*Lesetext*:
::::

Interview mit Wolfgang F. Heck, Henkel-Thomsit
"Die Ausrichtung auf den professionellen Verarbeiter gehört zum Kerngeschäft"
Nach einschneidenden organisatorischen Veränderungen im vergangenen Jahr überraschte Thomsit die Branche mit einem grandiosen Domotex-Auftritt, was in wirtschaftlich schwierigen Zeiten etwas heißen will. Vor diesem Hintergrund drängt sich die Frage auf, wo die Reise des Unternehmens hingeht. Was hat es mit der Verschmelzung der professionellen Handwerkergeschäfte des Henkel-Konzerns auf sich? Ist die Bodenliga noch ein Thema? Wie stellt sich die Marktsituation für Bodenbelagsklebstoffe generell dar? Diese und weitere zentrale Themen beantwortete Wolfgang F. Heck bei seinem Besuch in den Hamburger Redaktionsräumen des SN-Verlages. Völlig unerwartet kam die Ankündigung des Leiters der Profi-Handwerker-Zielgruppen, Ende dieses Jahres in den Ruhestand zu treten.
BTH-Heimtex: Herr Heck, schon vor einigen Monaten kündigte der Henkel-Konzern eine organisatorische Neuausrichtung an, von der auch die von Ihnen geführte Bautechnik betroffen ist. Was genau soll wann passieren?
Wolfgang F. Heck: Unter dem Dach der Henkel Bautechnik bestand bereits eine enge Verzahnung der Fußbodentechnik mit den Bereichen Fliese, Dach und Bauwerksabdichtung. Parallel dazu gab es weitere Geschäftsfelder in der Konzernzentrale, die ebenfalls auf das Handwerk zielen - Metylan auf den Maler oder Tangit auf den Installateur. Schnittstellen existierten in der bisherigen organisatorischen Aufstellung jedoch kaum. Um das zu ändern, wurden all diese Aktivitäten gebündelt und mir wurde die Verantwortung für sämtliche Handwerkergeschäfte übertragen. Von der engen Kooperation und dem Know-how-Austausch versprechen wir uns eine Stärkung des gesamten Profi-Bereichs. Mitte des Jahres soll die Verschmelzung abgeschlossen sein.

::::

*Gespeicherte Daten*:
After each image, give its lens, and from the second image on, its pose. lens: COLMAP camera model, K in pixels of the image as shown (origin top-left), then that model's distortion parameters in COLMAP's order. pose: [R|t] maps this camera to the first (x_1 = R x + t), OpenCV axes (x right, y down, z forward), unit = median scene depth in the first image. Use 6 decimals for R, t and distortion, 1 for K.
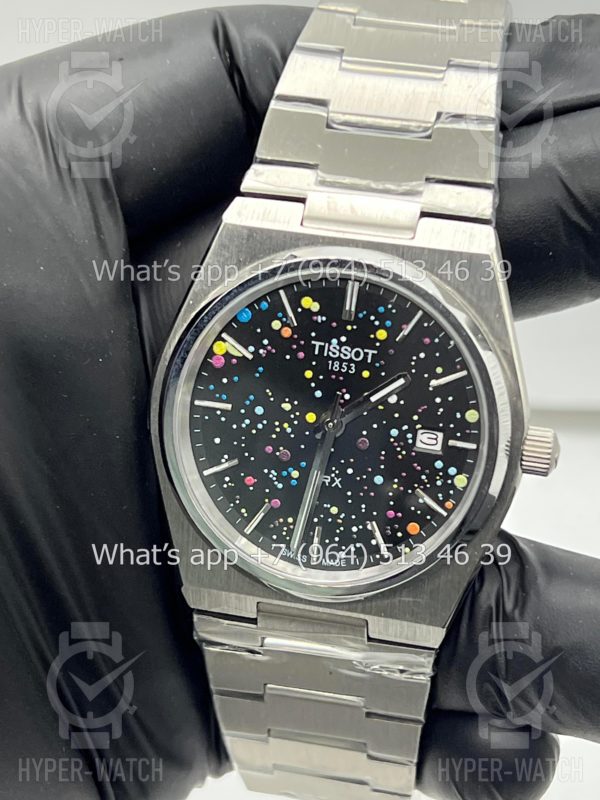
lens RADIAL K [[1879.8, 0, 295.7], [0, 1879.8, 403.6], [0, 0, 1]] dist [0.196913, 0.000000]
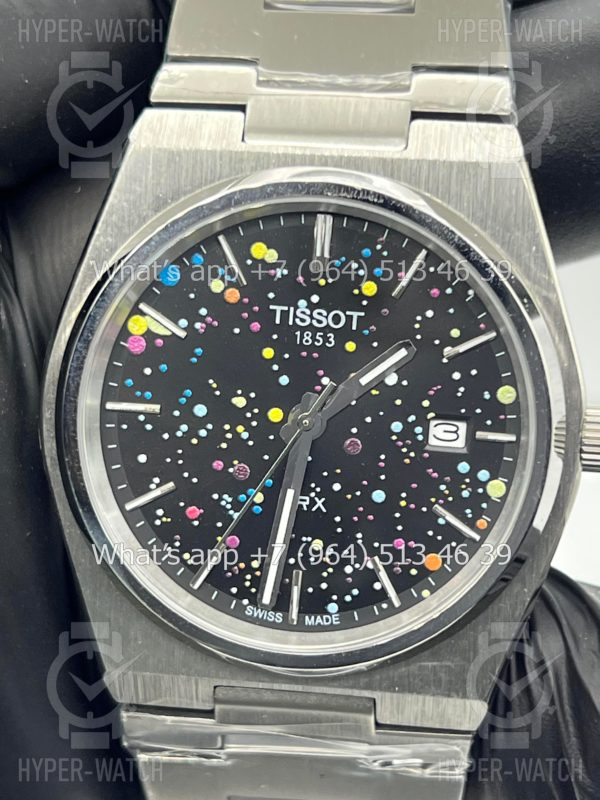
lens RADIAL K [[1879.8, 0, 294.2], [0, 1879.8, 396.0], [0, 0, 1]] dist [0.196913, 0.000000]
pose [[0.992789, -0.068535, 0.098349, -0.053504], [0.072557, 0.996643, -0.037919, 0.027574], [-0.095420, 0.044781, 0.994429, 0.302649]]
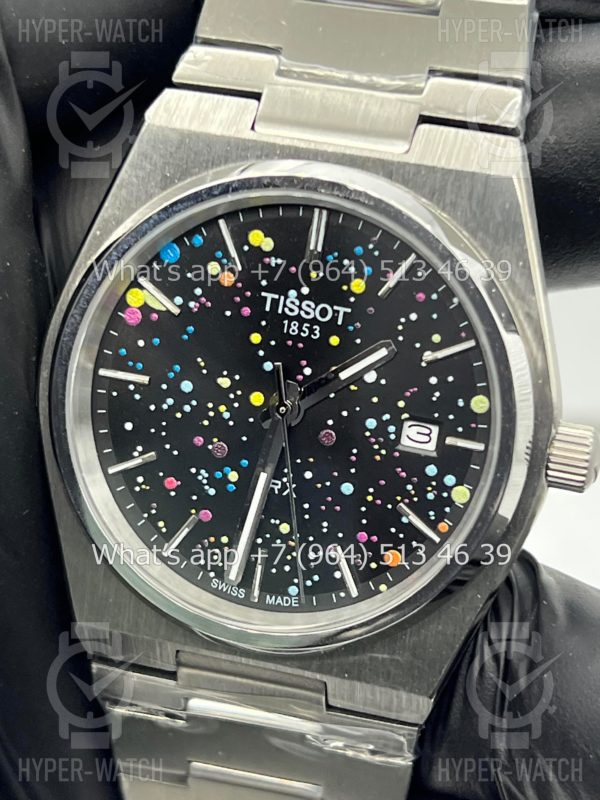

::::

*Zu lösende Aufgaben*:
• 1. Geben Sie aus dem Interview alles von „Nach einschneidenden organisatorischen“ bis hinunter zu „Ruhestand zu treten.“ wortgetreu aus.
• 2. Bis wann soll laut dem Interview die Verschmelzung abgeschlossen sein?
• 3. Zählen Sie sämtliche Bereiche auf, die laut dem Interview unter dem Dach der Henkel Bautechnik bereits eng miteinander verzahnt waren.
Die Zeilen sind hierfür ohne Belang.

*Antworten*:
• 1.
Nach einschneidenden organisatorischen Veränderungen im vergangenen Jahr überraschte Thomsit die Branche mit einem grandiosen Domotex-Auftritt, was in wirtschaftlich schwierigen Zeiten etwas heißen will. Vor diesem Hintergrund drängt sich die Frage auf, wo die Reise des Unternehmens hingeht. Was hat es mit der Verschmelzung der professionellen Handwerkergeschäfte des Henkel-Konzerns auf sich? Ist die Bodenliga noch ein Thema? Wie stellt sich die Marktsituation für Bodenbelagsklebstoffe generell dar? Diese und weitere zentrale Themen beantwortete Wolfgang F. Heck bei seinem Besuch in den Hamburger Redaktionsräumen des SN-Verlages. Völlig unerwartet kam die Ankündigung des Leiters der Profi-Handwerker-Zielgruppen, Ende dieses Jahres in den Ruhestand zu treten.

• 2. Mitte des Jahres.

• 3. Fußbodentechnik, Fliese, Dach, Bauwerksabdichtung